EXERCISE: In the article on plagiarism in politics, from what source was Rand Paul accused of lifting material in 2013?

TEXT BLOCK:
Ben Carson, Rand Paul, Barack Obama, Joe Biden suspected of or admitted to citing others' work

Borrowing from the speech of a British Labor leader sunk Joe Biden's campaign for president in 1988. (Photo By Al Drago/CQ Roll Call)
Borrowing from the speech of a British Labor leader sunk Joe Biden's campaign for president in 1988. (Photo By Al Drago/CQ Roll Call)

Twitter finally lit up on Monday.  

Melania Trump is running for nothing. But still, her speech at the Republican convention in Cleveland included two passages that contained words and thoughts very similar to those from a 2008 speech delivered by Michelle Obama.  

The episode cast a new shadow over a presidential campaign that has had many unusual moments, to say the least.  

But plagiarism in the political arena is nothing new. Candidates have been suspected of or have admitted to borrowing from others to make their own points.  

Here are a few:  

Donald Trump rival Ben Carson was accused of plagiarism after his 2012 book, “America the Beautiful,” came out. Buzzfeed reported that he’d plagiarized SocialismSucks.net “and many other sources.”  

Former Democratic Sen. John Walsh of Montana, a retired Army general, was accused of including large chunks of material from other sources in a U.S. Army War College thesis, according to the New York Times.  

President Barack Obama was accused in 2008 of borrowing phraseology  from Deval Patrick, then the governor of Massachusetts. Obama said Patrick “gave him” the information, according to The New Yorker.  

In 2013, Sen. Rand Paul was accused of lifting material  from Wikipedia when talking publicly about the movie “Gattaca,” according to The Washington Post.  

Then, here’s the big one.  

In 1987, Sen. Joseph R. Biden Jr. dropped out of the 1988 presidential race over a plagiarism scandal involving a speech by Neil Kinnock, then the leader of the Labour Party leader in the U.K., the Post reported.

Data entries:
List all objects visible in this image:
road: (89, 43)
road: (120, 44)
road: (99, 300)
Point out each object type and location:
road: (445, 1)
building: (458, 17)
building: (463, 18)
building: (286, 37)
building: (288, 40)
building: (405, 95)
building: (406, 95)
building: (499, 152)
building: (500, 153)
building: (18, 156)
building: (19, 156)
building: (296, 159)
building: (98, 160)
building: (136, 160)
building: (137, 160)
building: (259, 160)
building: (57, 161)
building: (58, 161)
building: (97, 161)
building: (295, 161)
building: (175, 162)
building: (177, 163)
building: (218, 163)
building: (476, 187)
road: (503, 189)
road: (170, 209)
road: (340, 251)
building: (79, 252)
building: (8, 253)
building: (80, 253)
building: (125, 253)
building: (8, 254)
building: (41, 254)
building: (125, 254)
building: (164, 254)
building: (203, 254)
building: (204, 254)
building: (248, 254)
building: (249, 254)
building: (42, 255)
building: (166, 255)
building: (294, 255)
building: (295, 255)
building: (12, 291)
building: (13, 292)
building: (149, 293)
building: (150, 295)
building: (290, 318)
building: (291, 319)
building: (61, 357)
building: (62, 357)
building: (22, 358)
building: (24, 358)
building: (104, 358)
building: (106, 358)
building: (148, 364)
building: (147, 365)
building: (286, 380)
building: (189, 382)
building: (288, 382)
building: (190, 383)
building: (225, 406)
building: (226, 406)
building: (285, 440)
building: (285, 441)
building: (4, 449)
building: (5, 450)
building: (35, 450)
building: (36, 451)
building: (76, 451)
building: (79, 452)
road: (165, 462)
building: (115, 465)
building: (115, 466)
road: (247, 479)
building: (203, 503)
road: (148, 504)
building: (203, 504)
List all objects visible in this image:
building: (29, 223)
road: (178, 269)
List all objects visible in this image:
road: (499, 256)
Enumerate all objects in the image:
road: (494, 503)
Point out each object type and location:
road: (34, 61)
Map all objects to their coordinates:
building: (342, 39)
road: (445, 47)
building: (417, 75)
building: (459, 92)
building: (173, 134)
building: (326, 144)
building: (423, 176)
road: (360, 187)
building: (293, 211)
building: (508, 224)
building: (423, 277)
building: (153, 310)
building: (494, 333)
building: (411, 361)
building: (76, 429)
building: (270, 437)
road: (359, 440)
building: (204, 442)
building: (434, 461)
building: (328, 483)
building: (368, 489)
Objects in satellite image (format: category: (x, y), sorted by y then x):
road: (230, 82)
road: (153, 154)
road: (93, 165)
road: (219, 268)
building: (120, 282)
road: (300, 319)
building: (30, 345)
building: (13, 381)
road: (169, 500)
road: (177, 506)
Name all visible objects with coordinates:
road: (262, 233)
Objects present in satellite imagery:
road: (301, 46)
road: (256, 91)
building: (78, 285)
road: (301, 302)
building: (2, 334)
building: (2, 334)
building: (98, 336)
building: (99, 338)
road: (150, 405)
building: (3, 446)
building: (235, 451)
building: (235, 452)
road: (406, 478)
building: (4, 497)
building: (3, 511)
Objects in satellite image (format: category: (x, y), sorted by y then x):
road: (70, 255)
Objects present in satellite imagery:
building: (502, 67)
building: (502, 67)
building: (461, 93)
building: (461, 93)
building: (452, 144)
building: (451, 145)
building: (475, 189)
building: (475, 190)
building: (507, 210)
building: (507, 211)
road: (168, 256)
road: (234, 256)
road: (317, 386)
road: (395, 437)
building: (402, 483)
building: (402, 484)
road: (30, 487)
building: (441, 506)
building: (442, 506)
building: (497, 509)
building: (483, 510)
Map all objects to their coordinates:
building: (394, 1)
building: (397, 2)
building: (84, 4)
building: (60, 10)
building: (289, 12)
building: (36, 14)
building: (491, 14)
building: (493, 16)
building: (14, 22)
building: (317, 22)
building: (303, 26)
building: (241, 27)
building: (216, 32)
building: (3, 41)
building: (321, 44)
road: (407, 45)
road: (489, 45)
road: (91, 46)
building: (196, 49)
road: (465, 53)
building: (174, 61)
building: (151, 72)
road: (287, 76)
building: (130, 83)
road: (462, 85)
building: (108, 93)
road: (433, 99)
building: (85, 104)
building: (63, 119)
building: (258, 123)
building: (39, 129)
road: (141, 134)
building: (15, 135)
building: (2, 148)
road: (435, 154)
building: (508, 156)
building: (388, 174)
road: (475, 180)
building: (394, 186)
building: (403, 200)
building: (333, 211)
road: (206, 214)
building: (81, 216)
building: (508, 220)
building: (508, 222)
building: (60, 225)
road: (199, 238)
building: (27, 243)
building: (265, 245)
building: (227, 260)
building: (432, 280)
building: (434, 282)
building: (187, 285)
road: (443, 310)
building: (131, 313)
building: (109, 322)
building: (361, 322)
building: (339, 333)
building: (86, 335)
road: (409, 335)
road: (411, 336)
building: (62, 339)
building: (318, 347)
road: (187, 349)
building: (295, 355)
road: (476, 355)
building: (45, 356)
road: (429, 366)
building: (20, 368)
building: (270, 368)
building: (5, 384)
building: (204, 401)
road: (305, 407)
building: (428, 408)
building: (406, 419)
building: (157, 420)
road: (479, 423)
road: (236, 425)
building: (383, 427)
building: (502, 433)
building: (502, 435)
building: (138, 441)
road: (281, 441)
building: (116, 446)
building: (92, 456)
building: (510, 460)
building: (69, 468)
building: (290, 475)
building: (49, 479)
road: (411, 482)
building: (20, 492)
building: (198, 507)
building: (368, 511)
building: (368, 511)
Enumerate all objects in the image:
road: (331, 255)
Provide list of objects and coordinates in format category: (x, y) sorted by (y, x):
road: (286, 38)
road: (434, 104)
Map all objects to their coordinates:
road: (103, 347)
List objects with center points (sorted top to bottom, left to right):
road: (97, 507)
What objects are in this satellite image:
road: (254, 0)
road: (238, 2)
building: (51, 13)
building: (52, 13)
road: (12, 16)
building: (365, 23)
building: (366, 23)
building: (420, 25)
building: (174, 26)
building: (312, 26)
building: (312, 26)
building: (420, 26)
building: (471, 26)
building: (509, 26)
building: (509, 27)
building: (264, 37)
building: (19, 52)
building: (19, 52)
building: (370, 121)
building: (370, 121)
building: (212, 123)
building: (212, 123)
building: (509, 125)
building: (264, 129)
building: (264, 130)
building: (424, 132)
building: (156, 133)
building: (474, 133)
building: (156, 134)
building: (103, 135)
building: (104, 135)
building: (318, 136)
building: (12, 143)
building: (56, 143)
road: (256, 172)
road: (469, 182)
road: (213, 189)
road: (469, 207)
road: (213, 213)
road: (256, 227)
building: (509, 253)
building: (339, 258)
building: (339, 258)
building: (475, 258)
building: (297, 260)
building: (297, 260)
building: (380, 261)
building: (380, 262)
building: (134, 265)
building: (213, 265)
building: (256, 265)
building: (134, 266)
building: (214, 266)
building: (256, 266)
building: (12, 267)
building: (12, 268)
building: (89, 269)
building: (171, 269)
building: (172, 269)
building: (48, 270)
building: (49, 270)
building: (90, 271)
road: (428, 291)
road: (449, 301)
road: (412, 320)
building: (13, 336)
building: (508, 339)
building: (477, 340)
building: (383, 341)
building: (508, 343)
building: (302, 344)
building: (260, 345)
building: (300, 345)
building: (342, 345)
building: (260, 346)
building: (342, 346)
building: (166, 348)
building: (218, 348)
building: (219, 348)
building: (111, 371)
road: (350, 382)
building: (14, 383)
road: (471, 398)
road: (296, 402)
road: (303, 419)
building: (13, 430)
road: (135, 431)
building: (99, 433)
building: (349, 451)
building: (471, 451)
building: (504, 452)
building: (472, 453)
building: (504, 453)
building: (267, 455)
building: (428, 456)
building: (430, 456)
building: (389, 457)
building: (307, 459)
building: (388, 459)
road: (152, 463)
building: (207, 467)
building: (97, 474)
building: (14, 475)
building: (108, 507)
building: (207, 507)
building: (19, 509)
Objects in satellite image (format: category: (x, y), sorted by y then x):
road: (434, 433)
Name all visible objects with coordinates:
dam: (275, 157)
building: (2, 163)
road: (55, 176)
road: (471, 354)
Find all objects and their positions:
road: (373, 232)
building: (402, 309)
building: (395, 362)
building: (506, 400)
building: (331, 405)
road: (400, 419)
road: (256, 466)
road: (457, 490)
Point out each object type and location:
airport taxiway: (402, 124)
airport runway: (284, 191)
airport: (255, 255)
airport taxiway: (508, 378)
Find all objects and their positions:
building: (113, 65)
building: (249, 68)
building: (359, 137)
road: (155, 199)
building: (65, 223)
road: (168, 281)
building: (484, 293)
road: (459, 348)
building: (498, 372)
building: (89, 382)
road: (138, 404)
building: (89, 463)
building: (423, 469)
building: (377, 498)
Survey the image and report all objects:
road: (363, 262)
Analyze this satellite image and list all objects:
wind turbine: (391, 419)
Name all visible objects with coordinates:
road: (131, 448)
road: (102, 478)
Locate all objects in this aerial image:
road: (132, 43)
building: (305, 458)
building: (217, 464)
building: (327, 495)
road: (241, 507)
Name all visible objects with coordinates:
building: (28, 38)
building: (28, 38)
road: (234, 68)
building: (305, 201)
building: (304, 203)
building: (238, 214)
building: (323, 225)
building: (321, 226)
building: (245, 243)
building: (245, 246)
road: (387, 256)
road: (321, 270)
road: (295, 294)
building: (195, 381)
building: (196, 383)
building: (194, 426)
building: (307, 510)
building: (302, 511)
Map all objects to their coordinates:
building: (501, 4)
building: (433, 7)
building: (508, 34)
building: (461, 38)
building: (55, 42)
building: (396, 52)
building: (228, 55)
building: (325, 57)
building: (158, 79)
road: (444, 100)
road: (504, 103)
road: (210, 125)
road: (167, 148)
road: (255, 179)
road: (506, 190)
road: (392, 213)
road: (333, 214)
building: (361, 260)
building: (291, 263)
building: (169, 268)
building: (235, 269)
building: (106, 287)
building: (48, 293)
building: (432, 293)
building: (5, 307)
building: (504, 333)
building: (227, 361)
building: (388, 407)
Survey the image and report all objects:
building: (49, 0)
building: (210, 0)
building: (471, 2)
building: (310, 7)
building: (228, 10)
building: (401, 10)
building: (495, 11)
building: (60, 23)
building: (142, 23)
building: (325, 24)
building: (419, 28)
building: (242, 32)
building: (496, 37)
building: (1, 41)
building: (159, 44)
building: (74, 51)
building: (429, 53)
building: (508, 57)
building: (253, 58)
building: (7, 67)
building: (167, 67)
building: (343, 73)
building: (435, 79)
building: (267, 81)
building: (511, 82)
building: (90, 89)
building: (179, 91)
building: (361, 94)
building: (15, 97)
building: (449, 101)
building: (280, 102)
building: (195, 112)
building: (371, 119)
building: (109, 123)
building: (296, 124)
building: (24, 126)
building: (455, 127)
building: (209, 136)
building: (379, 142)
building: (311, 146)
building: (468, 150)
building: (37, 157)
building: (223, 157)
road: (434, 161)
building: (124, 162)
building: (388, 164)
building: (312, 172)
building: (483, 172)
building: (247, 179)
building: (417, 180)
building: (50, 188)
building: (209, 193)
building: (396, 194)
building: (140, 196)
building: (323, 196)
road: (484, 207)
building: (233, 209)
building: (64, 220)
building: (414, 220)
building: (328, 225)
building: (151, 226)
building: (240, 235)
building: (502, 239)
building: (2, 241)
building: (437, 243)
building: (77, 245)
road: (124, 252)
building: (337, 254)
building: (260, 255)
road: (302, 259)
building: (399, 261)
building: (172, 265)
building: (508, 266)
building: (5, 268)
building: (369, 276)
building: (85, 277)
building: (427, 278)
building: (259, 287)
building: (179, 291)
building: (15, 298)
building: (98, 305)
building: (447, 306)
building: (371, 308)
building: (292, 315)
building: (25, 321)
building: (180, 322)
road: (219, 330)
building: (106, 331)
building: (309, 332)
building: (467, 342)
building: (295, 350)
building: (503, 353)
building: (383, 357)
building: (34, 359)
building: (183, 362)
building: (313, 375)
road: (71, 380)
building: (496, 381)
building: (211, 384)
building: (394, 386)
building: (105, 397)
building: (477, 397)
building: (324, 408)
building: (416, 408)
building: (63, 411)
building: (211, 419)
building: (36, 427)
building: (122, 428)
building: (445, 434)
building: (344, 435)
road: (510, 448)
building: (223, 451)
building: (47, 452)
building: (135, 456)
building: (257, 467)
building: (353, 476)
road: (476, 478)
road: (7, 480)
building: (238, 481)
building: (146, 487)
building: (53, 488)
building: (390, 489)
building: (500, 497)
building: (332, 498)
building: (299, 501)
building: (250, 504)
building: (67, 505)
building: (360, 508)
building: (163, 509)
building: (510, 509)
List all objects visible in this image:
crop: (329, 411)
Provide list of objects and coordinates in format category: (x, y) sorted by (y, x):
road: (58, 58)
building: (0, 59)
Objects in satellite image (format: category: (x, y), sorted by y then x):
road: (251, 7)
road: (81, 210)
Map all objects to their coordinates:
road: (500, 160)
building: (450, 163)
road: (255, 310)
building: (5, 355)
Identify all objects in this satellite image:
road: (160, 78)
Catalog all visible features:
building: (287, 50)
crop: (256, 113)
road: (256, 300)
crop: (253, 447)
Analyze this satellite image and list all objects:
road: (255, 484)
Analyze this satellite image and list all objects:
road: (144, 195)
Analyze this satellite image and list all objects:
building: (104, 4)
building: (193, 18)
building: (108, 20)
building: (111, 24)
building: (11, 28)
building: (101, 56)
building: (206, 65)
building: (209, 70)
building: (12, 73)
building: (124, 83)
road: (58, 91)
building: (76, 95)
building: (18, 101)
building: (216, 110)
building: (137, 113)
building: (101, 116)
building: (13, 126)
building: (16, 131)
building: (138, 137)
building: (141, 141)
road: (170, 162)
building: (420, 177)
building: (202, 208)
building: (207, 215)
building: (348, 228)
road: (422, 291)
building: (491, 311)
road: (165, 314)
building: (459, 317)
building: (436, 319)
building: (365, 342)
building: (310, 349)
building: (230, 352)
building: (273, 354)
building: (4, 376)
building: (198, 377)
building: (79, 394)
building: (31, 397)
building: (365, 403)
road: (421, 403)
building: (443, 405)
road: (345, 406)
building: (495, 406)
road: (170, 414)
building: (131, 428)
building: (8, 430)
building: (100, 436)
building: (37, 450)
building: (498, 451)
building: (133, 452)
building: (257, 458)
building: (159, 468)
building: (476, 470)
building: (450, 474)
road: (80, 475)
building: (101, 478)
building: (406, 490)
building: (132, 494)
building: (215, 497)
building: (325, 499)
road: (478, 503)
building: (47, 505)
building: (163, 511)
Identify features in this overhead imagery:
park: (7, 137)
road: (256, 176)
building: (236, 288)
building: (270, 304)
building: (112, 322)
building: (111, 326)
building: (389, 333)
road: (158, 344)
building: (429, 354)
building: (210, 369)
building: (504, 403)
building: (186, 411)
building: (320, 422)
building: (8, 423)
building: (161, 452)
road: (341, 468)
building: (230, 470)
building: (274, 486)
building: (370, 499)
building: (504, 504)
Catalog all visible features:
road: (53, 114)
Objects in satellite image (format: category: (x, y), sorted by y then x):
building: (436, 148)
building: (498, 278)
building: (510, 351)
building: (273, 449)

WRITTEN RESPONSE: Wikipedia, when he talked publicly about the movie “Gattaca.”